Page history last edited by James Wyly 15 years, 7 months ago


This summary is based on the section of the book called “The Great Moon Hoax”, which

deals with the writings of Richard Adams Locke and the reaction to them. Firstly, this book is written as observations on supposed astronomical discoveries by renowned astronomer Sir John Herschell. It was released with no sort of preface to inform readers that it was untrue, and because of this led a large multitude of people to believe that it was entirely based on actual observations. In fact, it was not even known who the true author was until long after it had been released. Until that point, everyone, including those in the scientific community, had taken it seriously.

The actual content of this article  is not as important as the reactions it drew and the meaning behind why it was written. First it had been considered fact, immediately after publication, but then once the fact that it was a falsehood became apparent, Locke was condemned for orchestrating what the common people called the “moon-hoax”. It was not until much later that it was made apparent that what Locke had truly intended was for it to be a satire. Unfortunately for Locke, it seems that at the time of its publication, he had gone over the head of his intended audience. Historically speaking, it is possible to prove through the reading of several letters and other articles written by Locke that he had in fact intended this to be a satire.  

The message that Locke was trying to send is much more apparent now than the day it was published.
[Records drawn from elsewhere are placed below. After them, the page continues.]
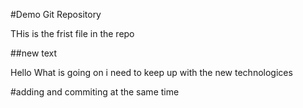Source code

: #Demo Git Repository


THis is the frist file in the repo

##new text


Hello What is going on
i need to keep up with the new technologices


#adding and commiting at the same time
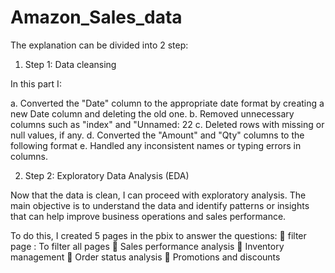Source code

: # Amazon_Sales_data
The explanation can be divided into 2 step:

1.	Step 1: Data cleansing

In this part I:

a.	Converted the "Date" column to the appropriate date format by creating a new Date column and deleting the old one.
b.	Removed unnecessary columns such as "index" and "Unnamed: 22
c.	Deleted rows with missing or null values, if any.
d.	Converted the "Amount" and "Qty" columns to the following format 
e.	Handled any inconsistent names or typing errors in columns.

2.	Step 2: Exploratory Data Analysis (EDA)

Now that the data is clean, I can proceed with exploratory analysis. The main objective is to understand the data and identify patterns or insights that can help improve business operations and sales performance.

To do this, I created 5 pages in the pbix to answer the questions:
	filter page : To filter all pages 
	Sales performance analysis
	Inventory management
	Order status analysis
	Promotions and discounts

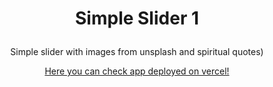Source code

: # <p align="center">Simple Slider 1</p>

<p align="center">
Simple slider with images from unsplash and spiritual quotes)
</p>

[<p align="center">Here you can check app deployed on vercel!</p>](https://simple-slider-1.vercel.app/)
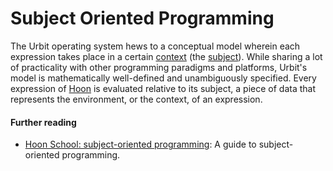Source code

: # Subject Oriented Programming

The Urbit operating system hews to a conceptual model wherein each expression takes place in a certain [context](context.md) (the [subject](subject.md)). While sharing a lot of practicality with other programming paradigms and platforms, Urbit's model is mathematically well-defined and unambiguously specified. Every expression of [Hoon](hoon.md) is evaluated relative to its subject, a piece of data that represents the environment, or the context, of an expression.

#### Further reading

- [Hoon School: subject-oriented programming](../courses/hoon-school/O-subject.md): A guide to subject-oriented programming.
Of all previous astronomers and people involved in the debate on extraterrestrial life, Locke was particularly hard on Thomas Dick.  As was evidenced in the readings in Crowe by Thomas Dick, he was particularly fascinated with making speculations about the universe, the most famous of which was his approximation of the total population of the universe.  Locke is trying to send a message in this article about how the speculation doesn’t really help anything, and he seems to imply that some of these people only say very unlikely things in order to become noticed.  In particular he discusses how Dick merely mixes his religion with little fact and then begins to make wild speculations about the universe. 
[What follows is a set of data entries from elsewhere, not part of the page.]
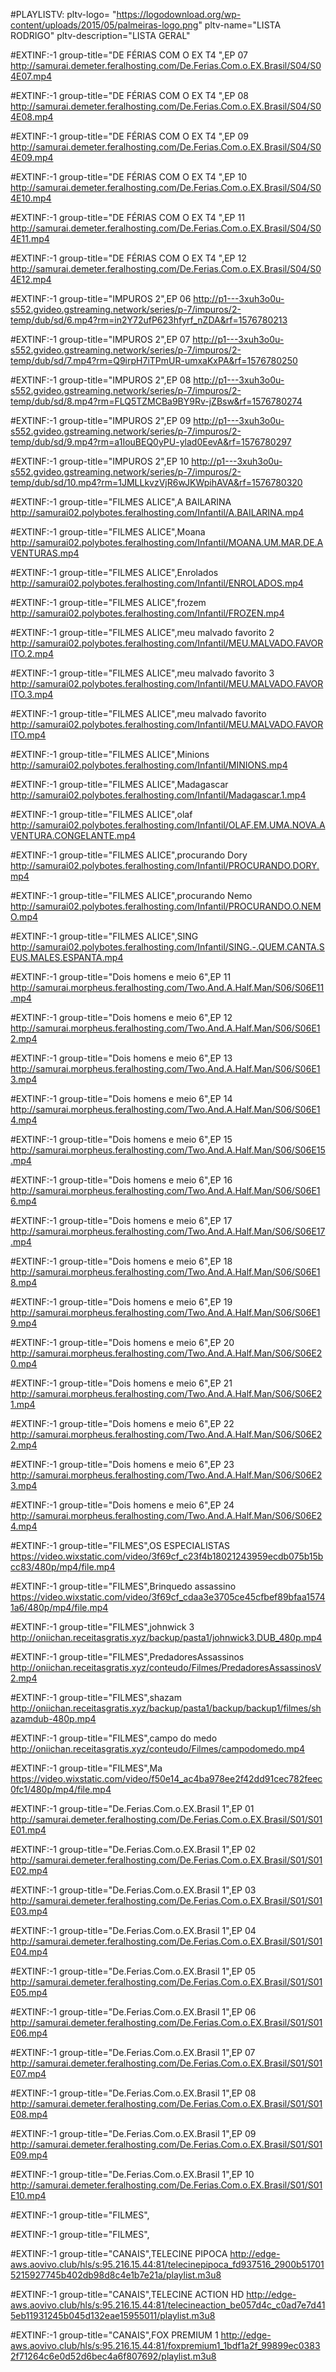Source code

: #PLAYLISTV: pltv-logo= "https://logodownload.org/wp-content/uploads/2015/05/palmeiras-logo.png" pltv-name="LISTA RODRIGO" pltv-description="LISTA GERAL" 


#EXTINF:-1 group-title="DE FÉRIAS COM O EX T4 ",EP 07
http://samurai.demeter.feralhosting.com/De.Ferias.Com.o.EX.Brasil/S04/S04E07.mp4

#EXTINF:-1 group-title="DE FÉRIAS COM O EX T4 ",EP 08
http://samurai.demeter.feralhosting.com/De.Ferias.Com.o.EX.Brasil/S04/S04E08.mp4

#EXTINF:-1 group-title="DE FÉRIAS COM O EX T4 ",EP 09
http://samurai.demeter.feralhosting.com/De.Ferias.Com.o.EX.Brasil/S04/S04E09.mp4

#EXTINF:-1 group-title="DE FÉRIAS COM O EX T4 ",EP 10
http://samurai.demeter.feralhosting.com/De.Ferias.Com.o.EX.Brasil/S04/S04E10.mp4

#EXTINF:-1 group-title="DE FÉRIAS COM O EX T4 ",EP 11
http://samurai.demeter.feralhosting.com/De.Ferias.Com.o.EX.Brasil/S04/S04E11.mp4

#EXTINF:-1 group-title="DE FÉRIAS COM O EX T4 ",EP 12
http://samurai.demeter.feralhosting.com/De.Ferias.Com.o.EX.Brasil/S04/S04E12.mp4


#EXTINF:-1 group-title="IMPUROS 2",EP 06
http://p1---3xuh3o0u-s552.gvideo.gstreaming.network/series/p-7/impuros/2-temp/dub/sd/6.mp4?rm=in2Y72ufP623hfyrf_nZDA&rf=1576780213

#EXTINF:-1 group-title="IMPUROS 2",EP 07
http://p1---3xuh3o0u-s552.gvideo.gstreaming.network/series/p-7/impuros/2-temp/dub/sd/7.mp4?rm=Q9irpH7iTPmUR-umxaKxPA&rf=1576780250

#EXTINF:-1 group-title="IMPUROS 2",EP 08
http://p1---3xuh3o0u-s552.gvideo.gstreaming.network/series/p-7/impuros/2-temp/dub/sd/8.mp4?rm=FLQ5TZMCBa9BY9Rv-jZBsw&rf=1576780274

#EXTINF:-1 group-title="IMPUROS 2",EP 09
http://p1---3xuh3o0u-s552.gvideo.gstreaming.network/series/p-7/impuros/2-temp/dub/sd/9.mp4?rm=a1IouBEQ0yPU-ylad0EevA&rf=1576780297

#EXTINF:-1 group-title="IMPUROS 2",EP 10
http://p1---3xuh3o0u-s552.gvideo.gstreaming.network/series/p-7/impuros/2-temp/dub/sd/10.mp4?rm=1JMLLkvzVjR6wJKWpihAVA&rf=1576780320

#EXTINF:-1 group-title="FILMES ALICE",A BAILARINA
http://samurai02.polybotes.feralhosting.com/Infantil/A.BAILARINA.mp4

#EXTINF:-1 group-title="FILMES ALICE",Moana
http://samurai02.polybotes.feralhosting.com/Infantil/MOANA.UM.MAR.DE.AVENTURAS.mp4

#EXTINF:-1 group-title="FILMES ALICE",Enrolados
http://samurai02.polybotes.feralhosting.com/Infantil/ENROLADOS.mp4

#EXTINF:-1 group-title="FILMES ALICE",frozem
http://samurai02.polybotes.feralhosting.com/Infantil/FROZEN.mp4

#EXTINF:-1 group-title="FILMES ALICE",meu malvado favorito 2
http://samurai02.polybotes.feralhosting.com/Infantil/MEU.MALVADO.FAVORITO.2.mp4

#EXTINF:-1 group-title="FILMES ALICE",meu malvado favorito 3
http://samurai02.polybotes.feralhosting.com/Infantil/MEU.MALVADO.FAVORITO.3.mp4

#EXTINF:-1 group-title="FILMES ALICE",meu malvado favorito
http://samurai02.polybotes.feralhosting.com/Infantil/MEU.MALVADO.FAVORITO.mp4

#EXTINF:-1 group-title="FILMES ALICE",Minions
http://samurai02.polybotes.feralhosting.com/Infantil/MINIONS.mp4

#EXTINF:-1 group-title="FILMES ALICE",Madagascar
http://samurai02.polybotes.feralhosting.com/Infantil/Madagascar.1.mp4

#EXTINF:-1 group-title="FILMES ALICE",olaf
http://samurai02.polybotes.feralhosting.com/Infantil/OLAF.EM.UMA.NOVA.AVENTURA.CONGELANTE.mp4

#EXTINF:-1 group-title="FILMES ALICE",procurando Dory
http://samurai02.polybotes.feralhosting.com/Infantil/PROCURANDO.DORY.mp4

#EXTINF:-1 group-title="FILMES ALICE",procurando Nemo
http://samurai02.polybotes.feralhosting.com/Infantil/PROCURANDO.O.NEMO.mp4

#EXTINF:-1 group-title="FILMES ALICE",SING
http://samurai02.polybotes.feralhosting.com/Infantil/SING.-.QUEM.CANTA.SEUS.MALES.ESPANTA.mp4


#EXTINF:-1 group-title="Dois homens e meio 6",EP 11
http://samurai.morpheus.feralhosting.com/Two.And.A.Half.Man/S06/S06E11.mp4

#EXTINF:-1 group-title="Dois homens e meio 6",EP 12
http://samurai.morpheus.feralhosting.com/Two.And.A.Half.Man/S06/S06E12.mp4

#EXTINF:-1 group-title="Dois homens e meio 6",EP 13
http://samurai.morpheus.feralhosting.com/Two.And.A.Half.Man/S06/S06E13.mp4

#EXTINF:-1 group-title="Dois homens e meio 6",EP 14
http://samurai.morpheus.feralhosting.com/Two.And.A.Half.Man/S06/S06E14.mp4

#EXTINF:-1 group-title="Dois homens e meio 6",EP 15
http://samurai.morpheus.feralhosting.com/Two.And.A.Half.Man/S06/S06E15.mp4

#EXTINF:-1 group-title="Dois homens e meio 6",EP 16
http://samurai.morpheus.feralhosting.com/Two.And.A.Half.Man/S06/S06E16.mp4

#EXTINF:-1 group-title="Dois homens e meio 6",EP 17
http://samurai.morpheus.feralhosting.com/Two.And.A.Half.Man/S06/S06E17.mp4

#EXTINF:-1 group-title="Dois homens e meio 6",EP 18
http://samurai.morpheus.feralhosting.com/Two.And.A.Half.Man/S06/S06E18.mp4

#EXTINF:-1 group-title="Dois homens e meio 6",EP 19
http://samurai.morpheus.feralhosting.com/Two.And.A.Half.Man/S06/S06E19.mp4

#EXTINF:-1 group-title="Dois homens e meio 6",EP 20
http://samurai.morpheus.feralhosting.com/Two.And.A.Half.Man/S06/S06E20.mp4

#EXTINF:-1 group-title="Dois homens e meio 6",EP 21
http://samurai.morpheus.feralhosting.com/Two.And.A.Half.Man/S06/S06E21.mp4

#EXTINF:-1 group-title="Dois homens e meio 6",EP 22
http://samurai.morpheus.feralhosting.com/Two.And.A.Half.Man/S06/S06E22.mp4

#EXTINF:-1 group-title="Dois homens e meio 6",EP 23
http://samurai.morpheus.feralhosting.com/Two.And.A.Half.Man/S06/S06E23.mp4

#EXTINF:-1 group-title="Dois homens e meio 6",EP 24
http://samurai.morpheus.feralhosting.com/Two.And.A.Half.Man/S06/S06E24.mp4


#EXTINF:-1 group-title="FILMES",OS ESPECIALISTAS
https://video.wixstatic.com/video/3f69cf_c23f4b18021243959ecdb075b15bcc83/480p/mp4/file.mp4

#EXTINF:-1 group-title="FILMES",Brinquedo assassino
https://video.wixstatic.com/video/3f69cf_cdaa3e3705ce45cfbef89bfaa15741a6/480p/mp4/file.mp4

#EXTINF:-1 group-title="FILMES",johnwick 3
http://oniichan.receitasgratis.xyz/backup/pasta1/johnwick3.DUB_480p.mp4

#EXTINF:-1 group-title="FILMES",PredadoresAssassinos
http://oniichan.receitasgratis.xyz/conteudo/Filmes/PredadoresAssassinosV2.mp4

#EXTINF:-1 group-title="FILMES",shazam
http://oniichan.receitasgratis.xyz/backup/pasta1/backup/backup1/filmes/shazamdub-480p.mp4

#EXTINF:-1 group-title="FILMES",campo do medo
http://oniichan.receitasgratis.xyz/conteudo/Filmes/campodomedo.mp4

#EXTINF:-1 group-title="FILMES",Ma
https://video.wixstatic.com/video/f50e14_ac4ba978ee2f42dd91cec782feec0fc1/480p/mp4/file.mp4

#EXTINF:-1 group-title="De.Ferias.Com.o.EX.Brasil 1",EP 01
http://samurai.demeter.feralhosting.com/De.Ferias.Com.o.EX.Brasil/S01/S01E01.mp4

#EXTINF:-1 group-title="De.Ferias.Com.o.EX.Brasil 1",EP 02
http://samurai.demeter.feralhosting.com/De.Ferias.Com.o.EX.Brasil/S01/S01E02.mp4

#EXTINF:-1 group-title="De.Ferias.Com.o.EX.Brasil 1",EP 03
http://samurai.demeter.feralhosting.com/De.Ferias.Com.o.EX.Brasil/S01/S01E03.mp4

#EXTINF:-1 group-title="De.Ferias.Com.o.EX.Brasil 1",EP 04
http://samurai.demeter.feralhosting.com/De.Ferias.Com.o.EX.Brasil/S01/S01E04.mp4

#EXTINF:-1 group-title="De.Ferias.Com.o.EX.Brasil 1",EP 05
http://samurai.demeter.feralhosting.com/De.Ferias.Com.o.EX.Brasil/S01/S01E05.mp4

#EXTINF:-1 group-title="De.Ferias.Com.o.EX.Brasil 1",EP 06
http://samurai.demeter.feralhosting.com/De.Ferias.Com.o.EX.Brasil/S01/S01E06.mp4

#EXTINF:-1 group-title="De.Ferias.Com.o.EX.Brasil 1",EP 07
http://samurai.demeter.feralhosting.com/De.Ferias.Com.o.EX.Brasil/S01/S01E07.mp4

#EXTINF:-1 group-title="De.Ferias.Com.o.EX.Brasil 1",EP 08
http://samurai.demeter.feralhosting.com/De.Ferias.Com.o.EX.Brasil/S01/S01E08.mp4

#EXTINF:-1 group-title="De.Ferias.Com.o.EX.Brasil 1",EP 09
http://samurai.demeter.feralhosting.com/De.Ferias.Com.o.EX.Brasil/S01/S01E09.mp4

#EXTINF:-1 group-title="De.Ferias.Com.o.EX.Brasil 1",EP 10
http://samurai.demeter.feralhosting.com/De.Ferias.Com.o.EX.Brasil/S01/S01E10.mp4

#EXTINF:-1 group-title="FILMES",

#EXTINF:-1 group-title="FILMES",

#EXTINF:-1 group-title="CANAIS",TELECINE PIPOCA
http://edge-aws.aovivo.club/hls/s:95.216.15.44:81/telecinepipoca_fd937516_2900b517015215927745b402db98d8c4e1b7e21a/playlist.m3u8

#EXTINF:-1 group-title="CANAIS",TELECINE ACTION HD
http://edge-aws.aovivo.club/hls/s:95.216.15.44:81/telecineaction_be057d4c_c0ad7e7d415eb11931245b045d132eae15955011/playlist.m3u8

#EXTINF:-1 group-title="CANAIS",FOX PREMIUM 1
http://edge-aws.aovivo.club/hls/s:95.216.15.44:81/foxpremium1_1bdf1a2f_99899ec03832f71264c6e0d52d6bec4a6f807692/playlist.m3u8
As such, in the actual text there are a few apparent references that he makes, which are only apparent when reading the writings of Locke under the lens of a satirist.  In the text, the scientist who had done the observations, Sir John Herschel, appears to make several outlandish claims, which are in turn proved by his observances.  One particular example that comes to mind is that of the declaration that he believed there would be intelligent life at the 26th line of latitude, which he of course discovers there.  I believe this particular example in particular holds specific implications into the philosophy of the search for extraterrestrial life.  This example seems to imply that we think we know exactly know to look for extraterrestrial life, and we may be right or we may be wrong, but if you take the 26th line of latitude to mean the moon, and the moon itself to represent the universe, it seems as though the idea that extraterrestrials would be so close to us is very similar to the idea that the scientist Herschel would know upon exactly what part of the moon to look at in order to find intelligent life.  This is not the only example of a part of this writing through which greater implications can be thought of, but it is one of the most obvious.


            In conclusion, I have found this to be one of the most dry, but entertaining readings so far.  As a reader, it would be better to read it while knowing it was intended to be a satire, so as to be able to catch some of the more subtle parts of the pamphlet which would otherwise appear to be nonsense or pure speculation.  Under the correct lens, I find this to honestly be one of the more interesting readings that we had done so far, and also one of the most meaningful.  Along with all of this, the things he states makes intuitive sense, that if we don’t know about it, there is no point in making very specific wild conjectures about how things may or may not be.  He seems to think that such things only hurt the debate on whether or not we are alone in the universe, and that these people who give wild speculations are detrimental to those who try and do things scientifically.

Comments (1)

mrb683@truman.edu said

at 12:42 pm on Sep 19, 2008

I thought that this was a very interesting topic and going-on of that time period. It kind of reminds me of the War of the Worlds broadcast where everyone who listened thought it was real and had to be told that it was fiction. With the Moon Hoax it was similar because it wasn't revealed as fiction until the author came out and said it. I believe it to be an interesting science fiction work as well.